What can be done then?
SC justices are appointed for life; once they are appointed, they do not have to worry about re-election or removal from their post. Therefore, it is not that easy to create pressure over the justices.
But Democratic party politicians are subject to these customary rules of politics. Moreover, the only juncture where Democrats, who are conservative within the abovementioned capitalist framework, can differentiate themselves from their Republican counterparts is around issues considered “cultural”, like abortion and gay marriage.
Therefore, most Democrat politicians will find it difficult to afford another defeat, such as withdrawing the right to abortion, on top of all the disappointing promises of the last two years – especially the economy.

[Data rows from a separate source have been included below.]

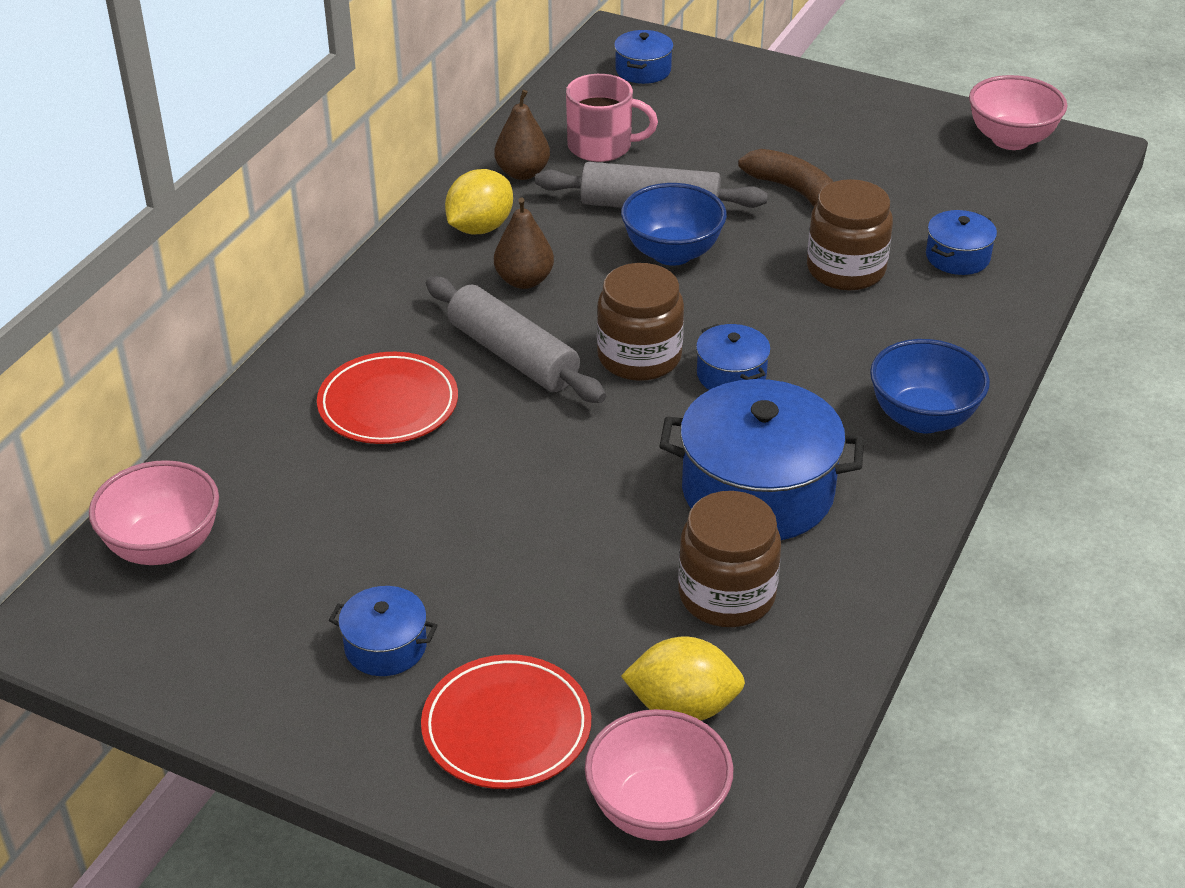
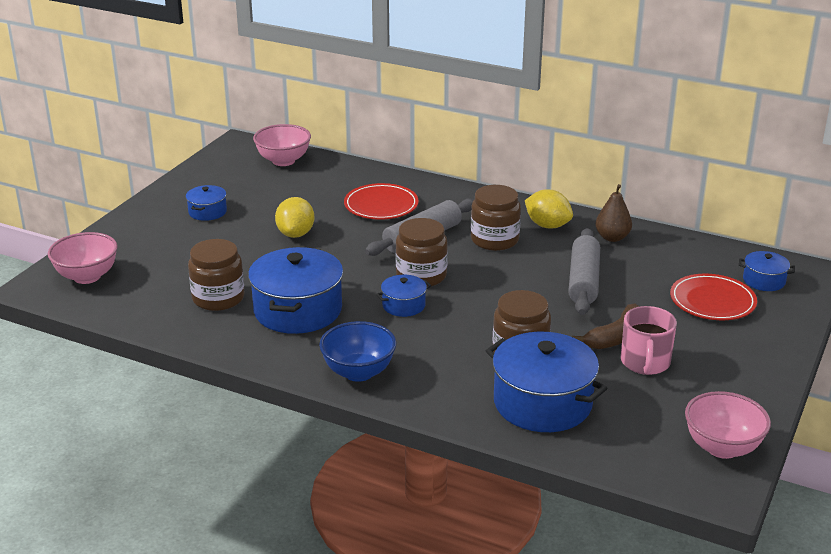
camera: 90 degrees right, 10 degrees down
(506, 727) = (149, 241): red plate -> red plate (712, 301)
(524, 280) = (494, 240): brown pear -> brown jar
(601, 146) = (652, 264): pink mug -> pink mug (645, 362)
(672, 253) = (530, 288): blue bowl -> none
(683, 707) = (146, 284): yellow lemon -> yellow lemon (295, 234)
(957, 257) = (542, 403): blue pot -> blue pot, size x2.03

This context, where the Democrats hold both the Presidential seat and the majority in both houses of Congress, may hold the key to holding them accountable – definitely, through a very high level of pressure exerted on them by the voters. Abortion rights defenders have been advocating to pass a federal law that recognizes abortion a positive right, rather than leaving the issue at the mercy of a SC decision (to crown it all, based on Roe’s inconclusive basis on the right to privacy). Although Biden does not seem too keen (his first reflex was to place the responsibility on the voters, and to call for votes to Democratic candidates during the midterm elections coming up in November 2022), he had to say he would approve such a bill. It’s high time to increase the pressure on the Democratic Party, and the politicians who are afraid of such determined actions, to pass this law. Moreover, this struggle has the potential to speed up implementation of Democrats’ long-promised social and ecological policies.
From the moment the draft resolution was leaked to the press, women took action in all major cities of the country, especially in front of the Supreme Court and the Congress buildings. Much larger actions are planned for the weekend. It’s hard to be optimistic right now, but the meaning and potential of these actions are indisputable. It is essential to do everything we can to increase the pressure on Democrats before we see what the next days will bring.

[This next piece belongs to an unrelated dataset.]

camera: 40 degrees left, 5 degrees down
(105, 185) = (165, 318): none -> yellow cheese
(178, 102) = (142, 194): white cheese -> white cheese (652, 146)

[1] The legal system in the US is not based on the parliamentary enactment of detailed laws on each subject, but on the jurisprudence established by the courts to decide on the vague areas of relatively few laws. Certain cases start in the local courts, and can reach the Supreme Court, the constitutional court of the USA through the appeal process. The decisions reached at the Supreme Court are binding for lower courts and legislators alike. Roe v. Wade case, which will continue to set a precedent until a new decision is reached, as well as Dobbs v. The Jackson Women’s Health Organization case went through this process and became a federal issue.

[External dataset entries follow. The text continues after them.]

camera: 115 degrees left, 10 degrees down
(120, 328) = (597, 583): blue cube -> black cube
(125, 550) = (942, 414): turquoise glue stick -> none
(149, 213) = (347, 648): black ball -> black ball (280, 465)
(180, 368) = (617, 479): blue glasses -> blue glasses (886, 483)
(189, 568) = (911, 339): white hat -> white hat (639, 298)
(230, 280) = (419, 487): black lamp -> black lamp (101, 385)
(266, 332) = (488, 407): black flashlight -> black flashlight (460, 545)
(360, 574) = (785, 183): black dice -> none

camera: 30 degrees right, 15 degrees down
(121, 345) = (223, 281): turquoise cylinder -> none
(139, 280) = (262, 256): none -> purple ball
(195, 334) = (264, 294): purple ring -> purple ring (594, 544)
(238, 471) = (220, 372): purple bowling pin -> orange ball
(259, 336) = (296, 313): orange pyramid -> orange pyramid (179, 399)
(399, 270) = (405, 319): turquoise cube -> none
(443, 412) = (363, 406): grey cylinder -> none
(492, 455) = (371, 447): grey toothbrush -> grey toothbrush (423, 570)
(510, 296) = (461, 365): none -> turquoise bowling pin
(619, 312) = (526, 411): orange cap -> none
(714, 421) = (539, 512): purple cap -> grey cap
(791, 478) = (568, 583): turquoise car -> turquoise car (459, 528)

[2] The Roe case began by taking a Texas law outlawing abortion –except in cases of rape, incest, or when the pregnant woman’s life is in danger– to court. The SC decision stated that this law contradicted the right to privacy defined in various articles of the Constitution. It included a provision stating, as a constitutional right, privacy cannot be violated but it has its limitations, alongside definitive judgments on how to determine these limitations. For instance, states can impose week-limits based on these provisions. Almost 20 years after Roe, Casey stretched the terms that defined the right to privacy, which paved the way for passing of laws that restrict provision of and access to abortion services in certain states in the past 30 years, primarily in Southern state– banning provision of abortion services outside of general hospitals, for instance. Dobbs case, recently heard by the SC, is about a Mississippi law outlawing abortions beyond 15 weeks of pregnancy.